» **Problem details**
Extract every line from all of the records below, copying each one character for character.

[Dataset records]
--- begin ---

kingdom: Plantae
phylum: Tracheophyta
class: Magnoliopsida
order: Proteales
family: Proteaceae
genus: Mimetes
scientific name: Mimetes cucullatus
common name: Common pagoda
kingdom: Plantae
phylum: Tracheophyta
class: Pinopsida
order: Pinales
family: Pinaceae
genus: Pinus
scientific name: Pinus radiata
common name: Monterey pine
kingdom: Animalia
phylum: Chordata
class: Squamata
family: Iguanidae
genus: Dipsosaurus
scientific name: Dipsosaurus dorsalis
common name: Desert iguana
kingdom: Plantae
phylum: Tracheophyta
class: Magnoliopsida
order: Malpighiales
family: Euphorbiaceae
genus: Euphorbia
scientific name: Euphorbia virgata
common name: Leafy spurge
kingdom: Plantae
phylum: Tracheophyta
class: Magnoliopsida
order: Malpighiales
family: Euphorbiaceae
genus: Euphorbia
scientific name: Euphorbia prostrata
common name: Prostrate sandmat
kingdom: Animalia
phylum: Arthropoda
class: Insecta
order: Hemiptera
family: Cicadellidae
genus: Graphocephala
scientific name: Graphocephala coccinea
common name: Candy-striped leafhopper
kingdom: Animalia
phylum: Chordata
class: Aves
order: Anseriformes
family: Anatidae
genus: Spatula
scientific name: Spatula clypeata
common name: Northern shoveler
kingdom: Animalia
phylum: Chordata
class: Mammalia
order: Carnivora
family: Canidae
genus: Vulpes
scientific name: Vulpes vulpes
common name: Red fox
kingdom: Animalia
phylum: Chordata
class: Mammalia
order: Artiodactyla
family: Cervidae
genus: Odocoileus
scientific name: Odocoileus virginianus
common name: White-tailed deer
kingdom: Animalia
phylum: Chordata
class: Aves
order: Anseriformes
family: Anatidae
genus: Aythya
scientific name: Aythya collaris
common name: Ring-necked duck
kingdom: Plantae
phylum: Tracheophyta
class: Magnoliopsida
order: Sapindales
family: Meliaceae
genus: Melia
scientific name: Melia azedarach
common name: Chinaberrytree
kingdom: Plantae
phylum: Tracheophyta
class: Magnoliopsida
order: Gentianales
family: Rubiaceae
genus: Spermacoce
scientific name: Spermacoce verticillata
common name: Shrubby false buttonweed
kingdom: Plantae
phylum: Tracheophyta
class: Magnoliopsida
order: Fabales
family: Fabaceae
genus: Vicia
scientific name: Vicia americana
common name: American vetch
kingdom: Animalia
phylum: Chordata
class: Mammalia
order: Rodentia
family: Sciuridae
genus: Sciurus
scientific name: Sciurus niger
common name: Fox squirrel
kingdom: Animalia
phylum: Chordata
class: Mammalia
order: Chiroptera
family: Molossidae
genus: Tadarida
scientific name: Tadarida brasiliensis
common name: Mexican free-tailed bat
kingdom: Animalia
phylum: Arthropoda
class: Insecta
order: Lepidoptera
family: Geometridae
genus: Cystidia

--- end ---

» **Worked solution**
kingdom: Plantae
phylum: Tracheophyta
class: Magnoliopsida
order: Proteales
family: Proteaceae
genus: Mimetes
scientific name: Mimetes cucullatus
common name: Common pagoda
kingdom: Plantae
phylum: Tracheophyta
class: Pinopsida
order: Pinales
family: Pinaceae
genus: Pinus
scientific name: Pinus radiata
common name: Monterey pine
kingdom: Animalia
phylum: Chordata
class: Squamata
family: Iguanidae
genus: Dipsosaurus
scientific name: Dipsosaurus dorsalis
common name: Desert iguana
kingdom: Plantae
phylum: Tracheophyta
class: Magnoliopsida
order: Malpighiales
family: Euphorbiaceae
genus: Euphorbia
scientific name: Euphorbia virgata
common name: Leafy spurge
kingdom: Plantae
phylum: Tracheophyta
class: Magnoliopsida
order: Malpighiales
family: Euphorbiaceae
genus: Euphorbia
scientific name: Euphorbia prostrata
common name: Prostrate sandmat
kingdom: Animalia
phylum: Arthropoda
class: Insecta
order: Hemiptera
family: Cicadellidae
genus: Graphocephala
scientific name: Graphocephala coccinea
common name: Candy-striped leafhopper
kingdom: Animalia
phylum: Chordata
class: Aves
order: Anseriformes
family: Anatidae
genus: Spatula
scientific name: Spatula clypeata
common name: Northern shoveler
kingdom: Animalia
phylum: Chordata
class: Mammalia
order: Carnivora
family: Canidae
genus: Vulpes
scientific name: Vulpes vulpes
common name: Red fox
kingdom: Animalia
phylum: Chordata
class: Mammalia
order: Artiodactyla
family: Cervidae
genus: Odocoileus
scientific name: Odocoileus virginianus
common name: White-tailed deer
kingdom: Animalia
phylum: Chordata
class: Aves
order: Anseriformes
family: Anatidae
genus: Aythya
scientific name: Aythya collaris
common name: Ring-necked duck
kingdom: Plantae
phylum: Tracheophyta
class: Magnoliopsida
order: Sapindales
family: Meliaceae
genus: Melia
scientific name: Melia azedarach
common name: Chinaberrytree
kingdom: Plantae
phylum: Tracheophyta
class: Magnoliopsida
order: Gentianales
family: Rubiaceae
genus: Spermacoce
scientific name: Spermacoce verticillata
common name: Shrubby false buttonweed
kingdom: Plantae
phylum: Tracheophyta
class: Magnoliopsida
order: Fabales
family: Fabaceae
genus: Vicia
scientific name: Vicia americana
common name: American vetch
kingdom: Animalia
phylum: Chordata
class: Mammalia
order: Rodentia
family: Sciuridae
genus: Sciurus
scientific name: Sciurus niger
common name: Fox squirrel
kingdom: Animalia
phylum: Chordata
class: Mammalia
order: Chiroptera
family: Molossidae
genus: Tadarida
scientific name: Tadarida brasiliensis
common name: Mexican free-tailed bat
kingdom: Animalia
phylum: Arthropoda
class: Insecta
order: Lepidoptera
family: Geometridae
genus: Cystidia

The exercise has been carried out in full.